■ **INSTRUCTIONS TO FOLLOW**: State how many lines in the entries contain the string "slice", treating uppercase and lowercase letters as distinct. Give only the number.

---------- SUPPLIED RECORDS

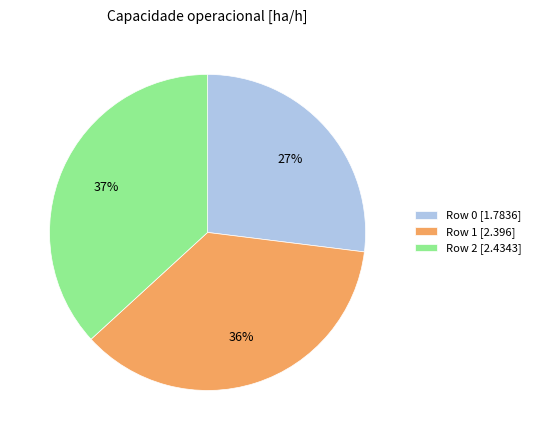

To the nearest percent, what is the difference between the Row 1 and Row 0 slice percentages?

9%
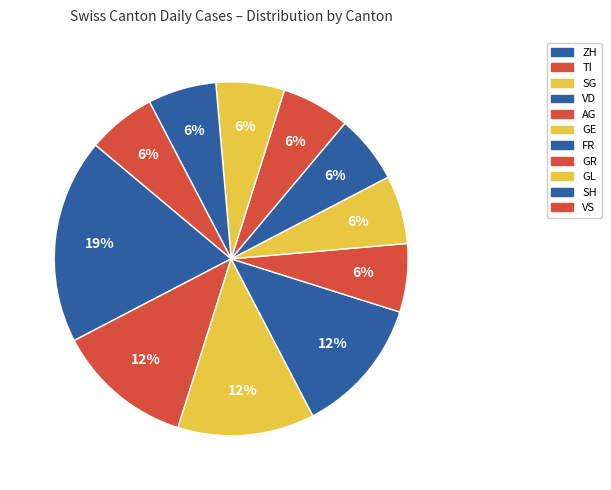

What portion of the pie excludes ZH?

71.1%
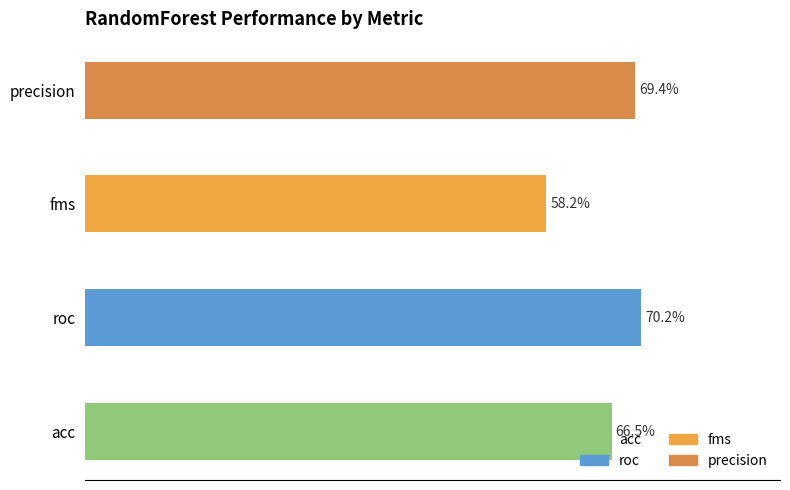

Count the number of data series in this chart.

4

--------------------

■ **OUTPUT OF THE EXERCISE**: 1